2 messages · Ben Bolker, Vincent Dorie

#
On 14-03-17 10:47 PM, Ming-Huei Chen wrote:
Despite David Duffy's comments (which make sense) I still don't see
any internal evidence that lme4 is getting stuck at a local minimum --
the S2 plot is consistent with the new lme4 fit being (much) better.
*If* all the data were singletons, then the among-family variation would
be an observation-level random effect, which would be (as previously
commented frequently on this list) unidentifiable, but if they're not
all singletons ...

  (You've said previously you have pedigree data in this analysis -- I'm
a little unclear as to how that would work, since 'vanilla' lme4 doesn't
support pedigree structures ...)

  It probably makes sense to move forward with the sex+(1|famid) model
for the purpose of diagnosis (simpler, and appears to show the same issue).
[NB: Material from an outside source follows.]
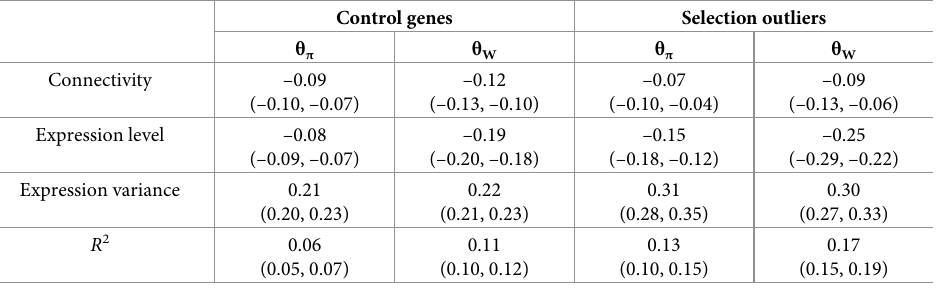
Table 1. The relationship between expression features and genetic diversity. Shown are coefficients from multiple linear regression models and their 95% CIs. Last row shows the total variance explained by each model. Control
  I thought I had a reproducible example of this phenomenon, but it
turned out it was just an odd simulation case.
packageVersion("blme") ?

This works for me:

library(lme4)
library(blme)

bglmer(cbind(incidence,size-incidence) ~ period + (1|herd),
    family=binomial, data=cbpp, fixef.prior=t)
#
I believe this can only happen if the installed version of lme4 is out-of-date. If there was a point where checkConv was added but didn't yet have the ctrl formal, you would see that error.